# closed end help



## RAdams (Jul 1, 2009)

So i am new to this whole closed end thing. Soon, i am going to make my forst ever closed end fountain, but first, i would like to test my skills doing a closed end RB of the same kit. I am going to use the Classic American kit from woodcraft (it is what i already have on hand).

I am guessing the drill depth in the body has to be pretty accurate for the refill to work properly? how do you guys do this? tape on the drill bit? or is there a more accurate way?


----------



## mickr (Jul 1, 2009)

yes you can measure accurately enough with tape on a drill bit...go to arizona sihlouette...he has a dvd on the process..you'll understand immediately what the process is


----------



## cnirenberg (Jul 1, 2009)

Ron,
What I have done is measure the length of the finished kit and then go from there. I use a depth gauge and then mark the appropriate length on the drill bit with a sharpie (my depth scale has peeled off of the tailstock, and I'm apparently too lazy to replace with a suitable alternative).  Take it easy when drilling out the blank, you don't want the blank to get too hot and crack.  Take Mickr's advise and check out AS, possibly get a closed end mandrel to help.  

As far as the length of the barrel, it's up to you.  Too short, the spring will have to be modified and will be tight when assembling and on the refill tip itself.  Too long, and you will have to deal with the refill bouncing around inside.


----------



## its_virgil (Jul 1, 2009)

You may find a couple of closed end pen articles helpful that I;ve written . Thay are available at http://www.RedRiverPens.com/articles 
Good luck. They are fiun to make and you'll like the results of yuour efforts. Do a good turn daily!
Don



RAdams said:


> So i am new to this whole closed end thing. Soon, i am going to make my forst ever closed end fountain, but first, i would like to test my skills doing a closed end RB of the same kit. I am going to use the Classic American kit from woodcraft (it is what i already have on hand).
> 
> I am guessing the drill depth in the body has to be pretty accurate for the refill to work properly? how do you guys do this? tape on the drill bit? or is there a more accurate way?


----------



## RAdams (Jul 1, 2009)

I have already made one pin chuck for 7MM, and i have already picked up the bolts i plan to use for my Cl. Am. pin chuck, and a 10MM pin chuck. 

I understand how to do it, i was just a bit shakey on how the depth is regulated for the body. I will definately pick up that video as soon as possible, but until then i will just read here and spend some time in the shop trying things out for size!


----------



## RAdams (Jul 1, 2009)

Thank you Don! I just left your site looking at the pentel pencil tut. I will havta go back and read some more!!
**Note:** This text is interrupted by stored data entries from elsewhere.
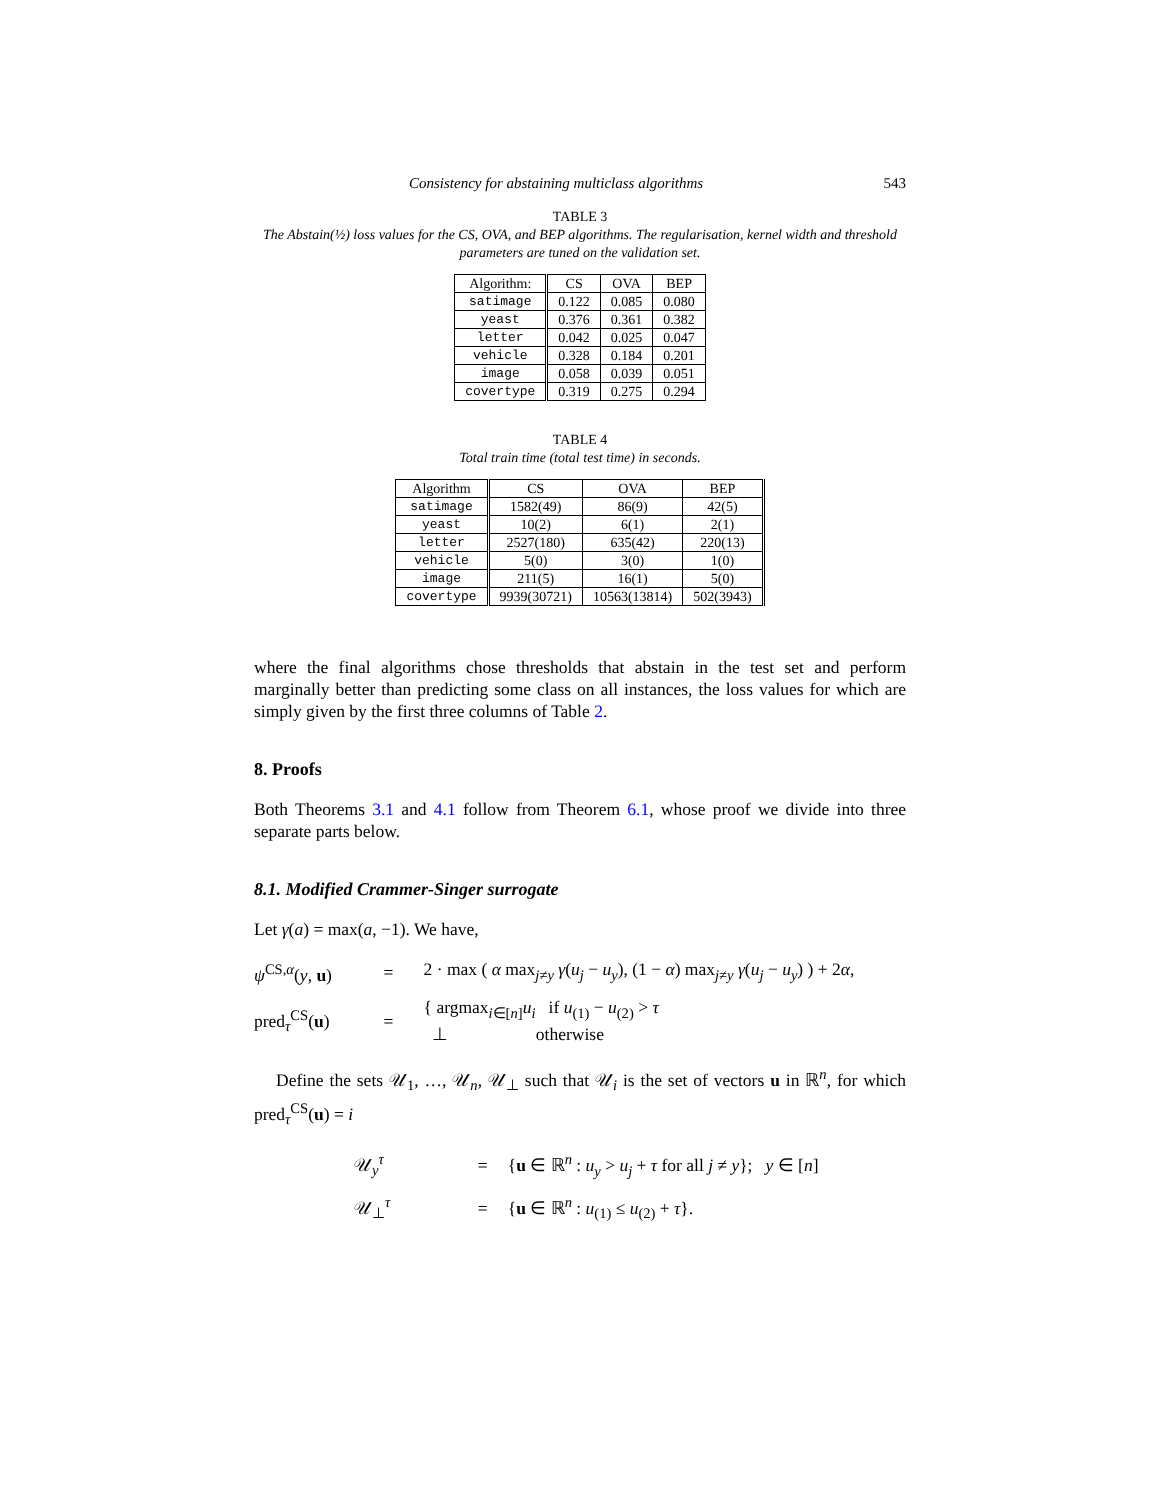Consistency for abstaining multiclass algorithms 543
TABLE 3
The Abstain(½) loss values for the CS, OVA, and BEP algorithms. The regularisation, kernel width and threshold parameters are tuned on the validation set.
| Algorithm: | CS | OVA | BEP |
| --- | --- | --- | --- |
| satimage | 0.122 | 0.085 | 0.080 |
| yeast | 0.376 | 0.361 | 0.382 |
| letter | 0.042 | 0.025 | 0.047 |
| vehicle | 0.328 | 0.184 | 0.201 |
| image | 0.058 | 0.039 | 0.051 |
| covertype | 0.319 | 0.275 | 0.294 |
TABLE 4
Total train time (total test time) in seconds.
| Algorithm | CS | OVA | BEP |
| --- | --- | --- | --- |
| satimage | 1582(49) | 86(9) | 42(5) |
| yeast | 10(2) | 6(1) | 2(1) |
| letter | 2527(180) | 635(42) | 220(13) |
| vehicle | 5(0) | 3(0) | 1(0) |
| image | 211(5) | 16(1) | 5(0) |
| covertype | 9939(30721) | 10563(13814) | 502(3943) |
where the final algorithms chose thresholds that abstain in the test set and perform marginally better than predicting some class on all instances, the loss values for which are simply given by the first three columns of Table 2.
8. Proofs
Both Theorems 3.1 and 4.1 follow from Theorem 6.1, whose proof we divide into three separate parts below.
8.1. Modified Crammer-Singer surrogate
Let γ(a) = max(a, −1). We have,
ψ<sup>CS,α</sup>(y, u)
=
2 · max ( α max<sub>j≠y</sub> γ(u<sub>j</sub> − u<sub>y</sub>), (1 − α) max<sub>j≠y</sub> γ(u<sub>j</sub> − u<sub>y</sub>) ) + 2α,
pred<sub>τ</sub><sup>CS</sup>(u)
=
{ argmax<sub>i∈[n]</sub>u<sub>i</sub> if u<sub>(1)</sub> − u<sub>(2)</sub> > τ
⊥ otherwise
Define the sets 𝒰<sub>1</sub>, …, 𝒰<sub>n</sub>, 𝒰<sub>⊥</sub> such that 𝒰<sub>i</sub> is the set of vectors u in ℝ<sup>n</sup>, for which pred<sub>τ</sub><sup>CS</sup>(u) = i
𝒰<sub>y</sub><sup>τ</sup>
=
{u ∈ ℝ<sup>n</sup> : u<sub>y</sub> > u<sub>j</sub> + τ for all j ≠ y}; y ∈ [n]
𝒰<sub>⊥</sub><sup>τ</sup>
=
{u ∈ ℝ<sup>n</sup> : u<sub>(1)</sub> ≤ u<sub>(2)</sub> + τ}.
I have already made one closed end pen (a little slimline desk pen that i will add a stand for soon.) and you are right! It is CRAZY FUN!



Hey Don, THANK YOU!! Your site is very organized, and extremely helpful! I just read both closed end tutorials. I had a couple of things to bring up.
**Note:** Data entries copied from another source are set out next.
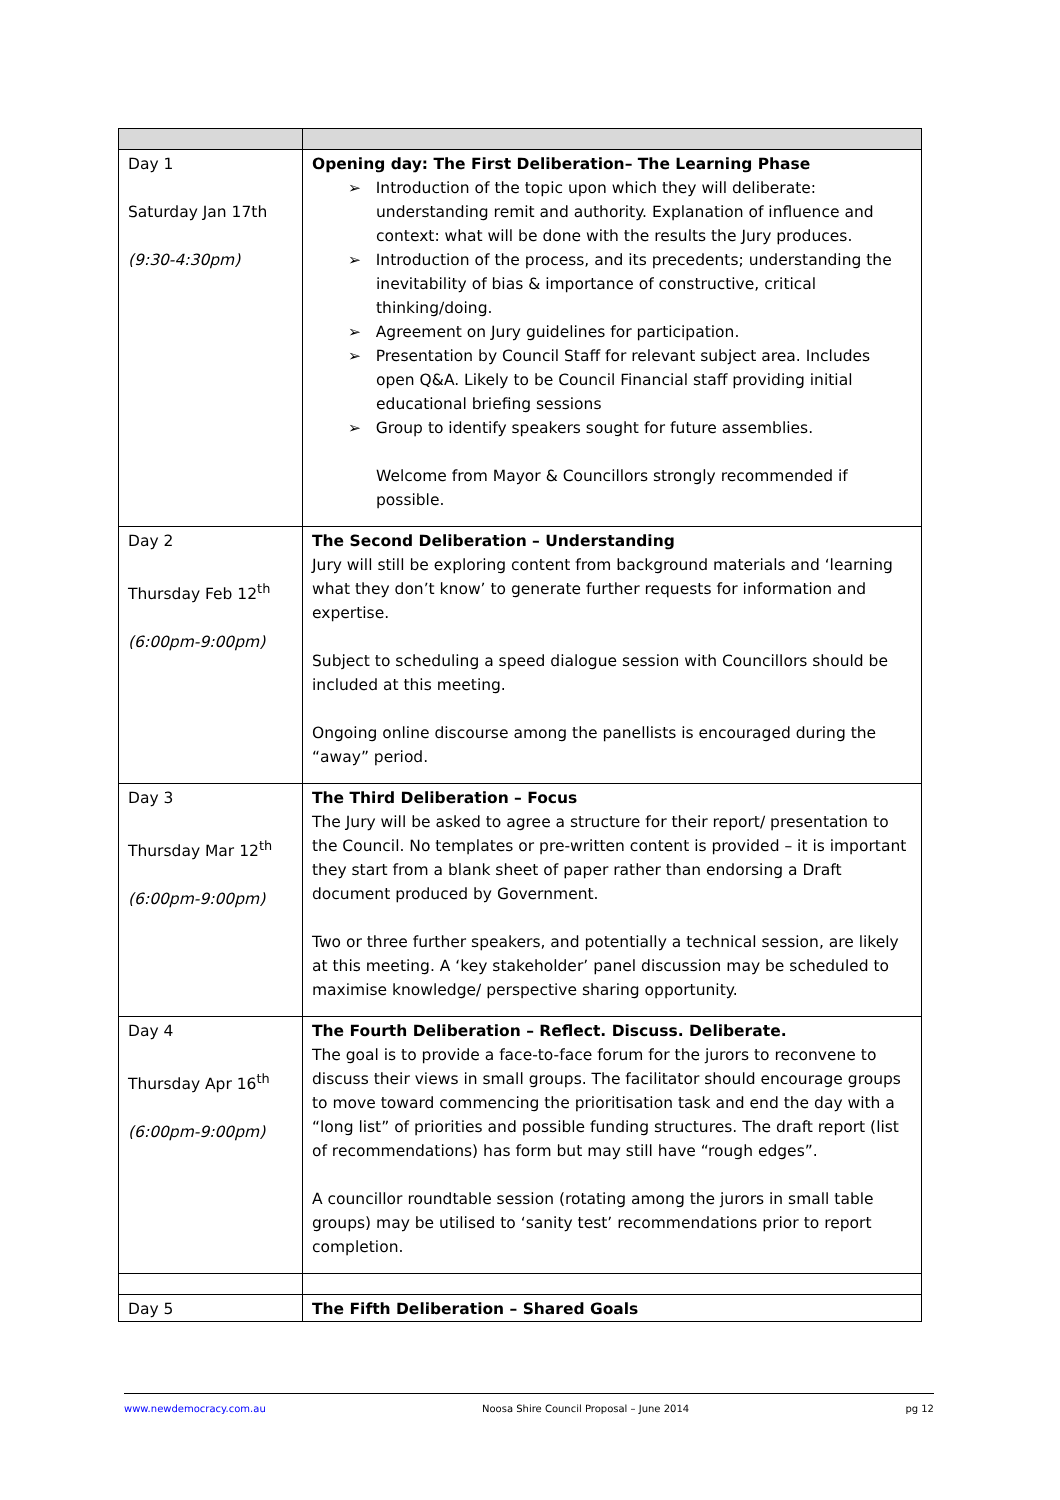| Day 1 Saturday Jan 17th (9:30-4:30pm) | Opening day: The First Deliberation– The Learning Phase ➢ Introduction of the topic upon which they will deliberate: understanding remit and authority. Explanation of influence and context: what will be done with the results the Jury produces. ➢ Introduction of the process, and its precedents; understanding the inevitability of bias & importance of constructive, critical thinking/doing. ➢ Agreement on Jury guidelines for participation. ➢ Presentation by Council Staff for relevant subject area. Includes open Q&A. Likely to be Council Financial staff providing initial educational briefing sessions ➢ Group to identify speakers sought for future assemblies. Welcome from Mayor & Councillors strongly recommended if possible. |
| Day 2 Thursday Feb 12<sup>th</sup> (6:00pm-9:00pm) | The Second Deliberation – Understanding Jury will still be exploring content from background materials and ‘learning what they don’t know’ to generate further requests for information and expertise. Subject to scheduling a speed dialogue session with Councillors should be included at this meeting. Ongoing online discourse among the panellists is encouraged during the “away” period. |
| Day 3 Thursday Mar 12<sup>th</sup> (6:00pm-9:00pm) | The Third Deliberation – Focus The Jury will be asked to agree a structure for their report/ presentation to the Council. No templates or pre-written content is provided – it is important they start from a blank sheet of paper rather than endorsing a Draft document produced by Government. Two or three further speakers, and potentially a technical session, are likely at this meeting. A ‘key stakeholder’ panel discussion may be scheduled to maximise knowledge/ perspective sharing opportunity. |
| Day 4 Thursday Apr 16<sup>th</sup> (6:00pm-9:00pm) | The Fourth Deliberation – Reflect. Discuss. Deliberate. The goal is to provide a face-to-face forum for the jurors to reconvene to discuss their views in small groups. The facilitator should encourage groups to move toward commencing the prioritisation task and end the day with a “long list” of priorities and possible funding structures. The draft report (list of recommendations) has form but may still have “rough edges”. A councillor roundtable session (rotating among the jurors in small table groups) may be utilised to ‘sanity test’ recommendations prior to report completion. |
| Day 5 | The Fifth Deliberation – Shared Goals |
www.newdemocracy.com.au Noosa Shire Council Proposal – June 2014 pg 12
i think there is a typo. in one spot it says "measure twice, drill twice." shouldn't this be "Measure 4 times, drill twice."?

and I got a different pin chuck tutorial than what you used. I am certain someone here wrote the one i followed but i dont remember who ( too many "left handed" cigarettes when i was a kid). The one i followed utilizes a bolt with a flat spot the length of the "business" portion. You then use a rubber O ring turned into a rubber spaghetti noodle with a knot. Kinda tricky sometimes (the second time i tried to use it, i lost my spaghetti noodle down in the tube and i still haven't been able to remove it. lol.
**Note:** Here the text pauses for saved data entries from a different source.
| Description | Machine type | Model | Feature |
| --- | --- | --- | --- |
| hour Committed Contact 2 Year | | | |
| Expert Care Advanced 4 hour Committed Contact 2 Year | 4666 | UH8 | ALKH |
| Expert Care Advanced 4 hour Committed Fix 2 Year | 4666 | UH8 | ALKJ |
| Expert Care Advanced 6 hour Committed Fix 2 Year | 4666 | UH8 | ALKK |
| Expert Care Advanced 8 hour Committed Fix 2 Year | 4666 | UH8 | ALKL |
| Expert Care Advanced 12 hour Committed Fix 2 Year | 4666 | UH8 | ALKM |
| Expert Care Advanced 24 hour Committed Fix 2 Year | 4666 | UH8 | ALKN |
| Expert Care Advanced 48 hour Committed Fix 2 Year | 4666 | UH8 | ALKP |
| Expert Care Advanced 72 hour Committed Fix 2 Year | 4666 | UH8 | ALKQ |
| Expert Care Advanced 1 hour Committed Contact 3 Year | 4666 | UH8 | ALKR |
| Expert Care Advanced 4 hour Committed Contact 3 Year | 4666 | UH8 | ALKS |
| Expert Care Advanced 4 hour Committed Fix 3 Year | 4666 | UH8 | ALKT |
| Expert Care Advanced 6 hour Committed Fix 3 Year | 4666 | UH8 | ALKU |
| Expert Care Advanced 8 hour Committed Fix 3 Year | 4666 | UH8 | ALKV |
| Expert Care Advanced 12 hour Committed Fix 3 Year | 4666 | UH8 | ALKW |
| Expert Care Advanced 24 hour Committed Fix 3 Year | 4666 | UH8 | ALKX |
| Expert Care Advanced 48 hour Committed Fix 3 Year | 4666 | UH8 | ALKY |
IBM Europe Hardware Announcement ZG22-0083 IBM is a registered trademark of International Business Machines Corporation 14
Anyway.. thanks for the awesome site! i plan to read more of your articles later tonight. do you have a mailing list for new articles?


----------



## rjwolfe3 (Jul 1, 2009)

Yep, Don is the man. I love his site

If you buy some of the closed end mandrels from AS, Bill will include the DVD for free!


(I wish we could do a loaner library here (IAP) for books and DVD's. That would be awesome.)


----------



## RAdams (Jul 1, 2009)

yeah that would be sweet! I have a hard time buying such things as dvd's when i could use the money on SOOOOOOOOO many fancy new tools. Especially when it is such a specific subject matter only covering one topic. I think i got the jist of it tho.


----------